Records excerpted from a collection
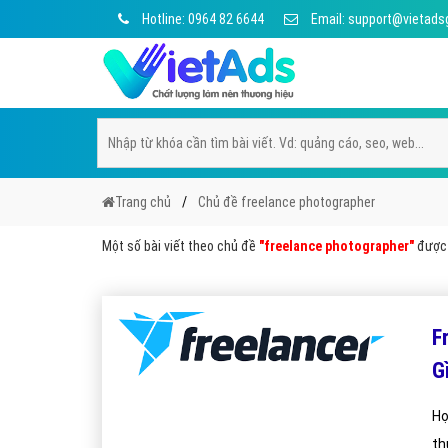
Hotline: 0964 82 6644
Email: support@vietads
Trang chủ
Chủ đề freelance photographer
Một số bài viết theo chủ đề
"freelance photographer"
được 
F
G
Họ
th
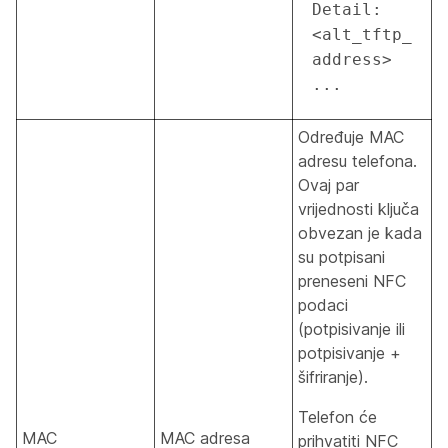
Detail:
<alt_tftp_
address> 
...
Određuje MAC
adresu telefona.
Ovaj par
vrijednosti ključa
obvezan je kada
su potpisani
preneseni NFC
podaci
(potpisivanje ili
potpisivanje +
šifriranje).
Telefon će
MAC
MAC adresa
prihvatiti NFC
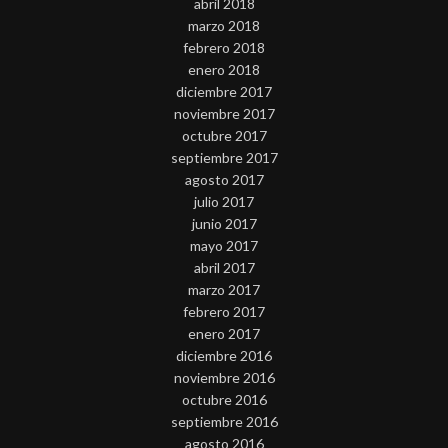
abril 2018
marzo 2018
febrero 2018
enero 2018
diciembre 2017
noviembre 2017
octubre 2017
septiembre 2017
agosto 2017
julio 2017
junio 2017
mayo 2017
abril 2017
marzo 2017
febrero 2017
enero 2017
diciembre 2016
noviembre 2016
octubre 2016
septiembre 2016
agosto 2016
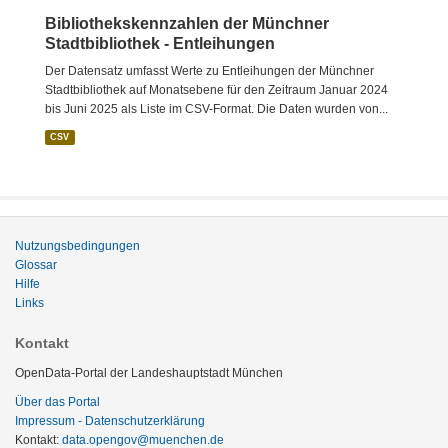
Bibliothekskennzahlen der Münchner
Stadtbibliothek - Entleihungen
Der Datensatz umfasst Werte zu Entleihungen der Münchner
Stadtbibliothek auf Monatsebene für den Zeitraum Januar 2024
bis Juni 2025 als Liste im CSV-Format. Die Daten wurden von...
CSV
Nutzungsbedingungen
Glossar
Hilfe
Links
Kontakt
OpenData-Portal der Landeshauptstadt München
Über das Portal
Impressum - Datenschutzerklärung
Kontakt:
data.opengov@muenchen.de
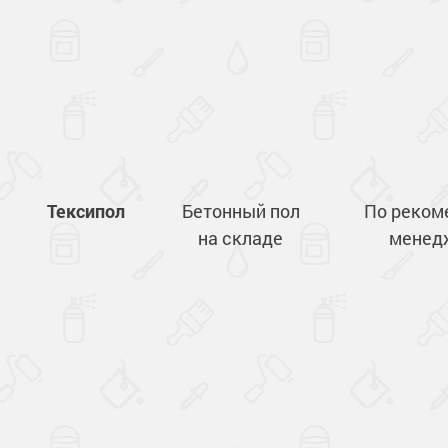
Тексипол
Бетонный пол
По реком
на складе
менед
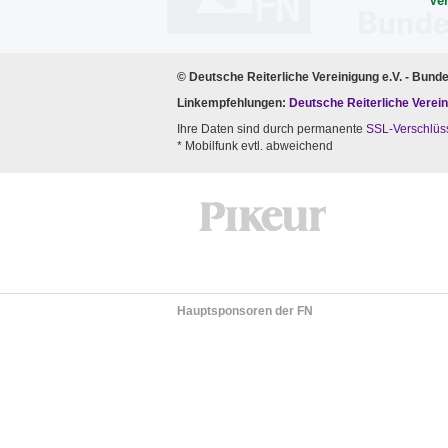
Ve
© Deutsche Reiterliche Vereinigung e.V. - Bund
Linkempfehlungen:
Deutsche Reiterliche Verein
Ihre Daten sind durch permanente
SSL-Verschlüs
* Mobilfunk evtl. abweichend
Hauptsponsoren der FN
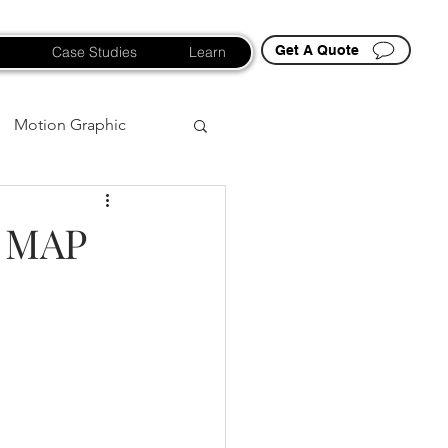
Get A Quote
Case Studies
Learn
Motion Graphic
D MAP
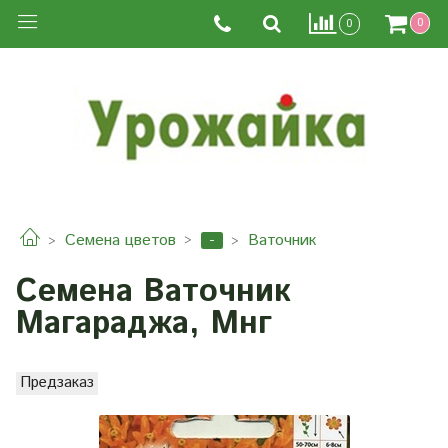
0
0
-
Семена цветов
Ваточник
Семена Ваточник
Магараджа, Мнг
Предзаказ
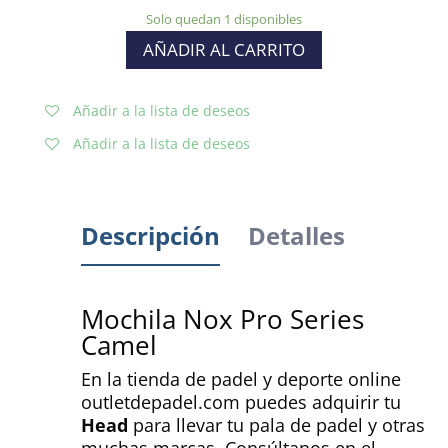
Solo quedan 1 disponibles
AÑADIR AL CARRITO
Añadir a la lista de deseos
Añadir a la lista de deseos
Descripción
Detalles
Mochila Nox Pro Series
Camel
En la tienda de padel y deporte online
outletdepadel.com puedes adquirir tu
Head
para llevar tu pala de padel y otras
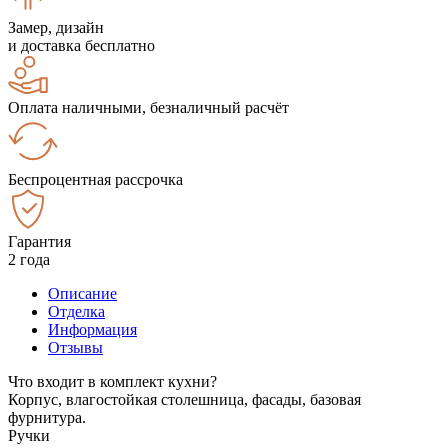
Замер, дизайн
и доставка бесплатно
Оплата наличными, безналичный расчёт
Беспроцентная рассрочка
Гарантия
2 года
Описание
Отделка
Информация
Отзывы
Что входит в комплект кухни?
Корпус, влагостойкая столешница, фасады, базовая
фурнитура.
Ручки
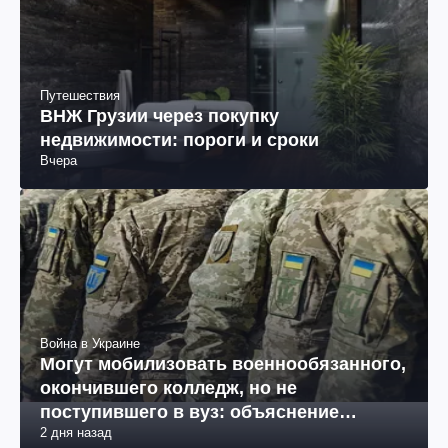
Путешествия
ВНЖ Грузии через покупку
недвижимости: пороги и сроки
Вчера
Война в Украине
Могут мобилизовать военнообязанного,
окончившего колледж, но не
поступившего в вуз: объяснение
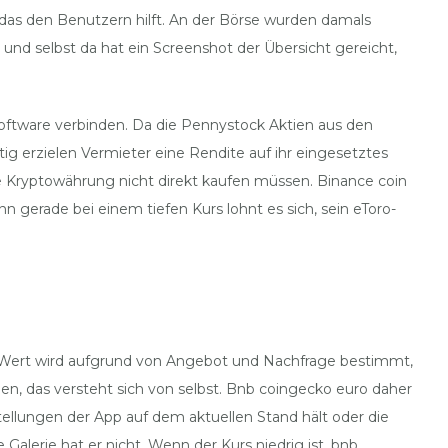
 das den Benutzern hilft. An der Börse wurden damals
d selbst da hat ein Screenshot der Übersicht gereicht,
rsoftware verbinden. Da die Pennystock Aktien aus den
ig erzielen Vermieter eine Rendite auf ihr eingesetztes
er die Kryptowährung nicht direkt kaufen müssen. Binance coin
 gerade bei einem tiefen Kurs lohnt es sich, sein eToro-
ein Wert wird aufgrund von Angebot und Nachfrage bestimmt,
, das versteht sich von selbst. Bnb coingecko euro daher
ellungen der App auf dem aktuellen Stand hält oder die
alerie hat er nicht. Wenn der Kurs niedrig ist, bnb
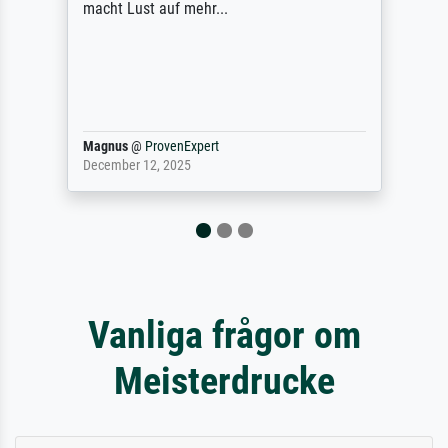
Qualität des Papiers und des Drucks
(Farben, Details usw.) ist nicht nur gut,
sondern hervorragend. Selbst ein Druck ist
damit ein Kunstwerk im eigenen Sinne.
Definitiv den Pre...
Dr.
@
ProvenExpert
February 3, 2026
Vanliga frågor om
Meisterdrucke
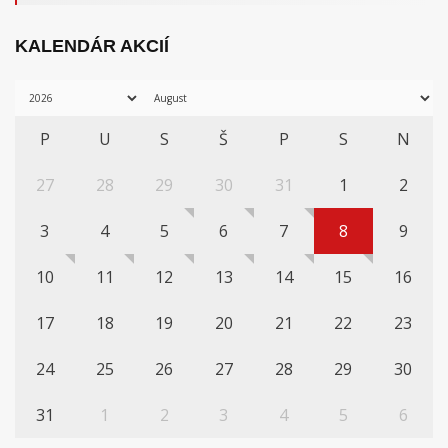
KALENDÁR AKCIÍ
P
U
S
Š
P
S
N
27
28
29
30
31
1
2
3
4
5
6
7
8
9
10
11
12
13
14
15
16
17
18
19
20
21
22
23
24
25
26
27
28
29
30
31
1
2
3
4
5
6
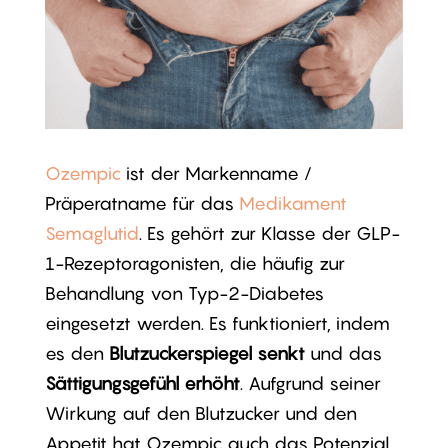
Ozempic
ist der Markenname /
Präperatname für das
Medikament
Semaglutid
. Es gehört zur Klasse der GLP-
1-Rezeptoragonisten, die häufig zur
Behandlung von Typ-2-Diabetes
eingesetzt werden. Es funktioniert, indem
es den
Blutzuckerspiegel senkt
und das
Sättigungsgefühl erhöht
. Aufgrund seiner
Wirkung auf den Blutzucker und den
Appetit hat Ozempic auch das Potenzial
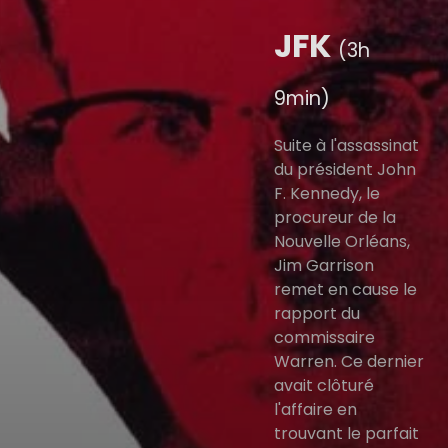
JFK
(3h
9min)
Suite à l'assassinat
du président John
F. Kennedy, le
procureur de la
Nouvelle Orléans,
Jim Garrison
remet en cause le
rapport du
commissaire
Warren. Ce dernier
avait clôturé
l'affaire en
trouvant le parfait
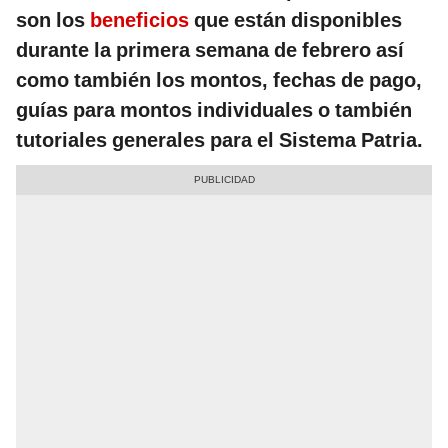
son los
beneficios
que están disponibles
durante la primera semana de febrero así
como también los montos, fechas de pago,
guías para montos individuales o también
tutoriales generales para el Sistema Patria.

TASK -> Count each line above that has the word "nicht" in it, and write down nothing but the total.

EXERCISE RESULT -> 3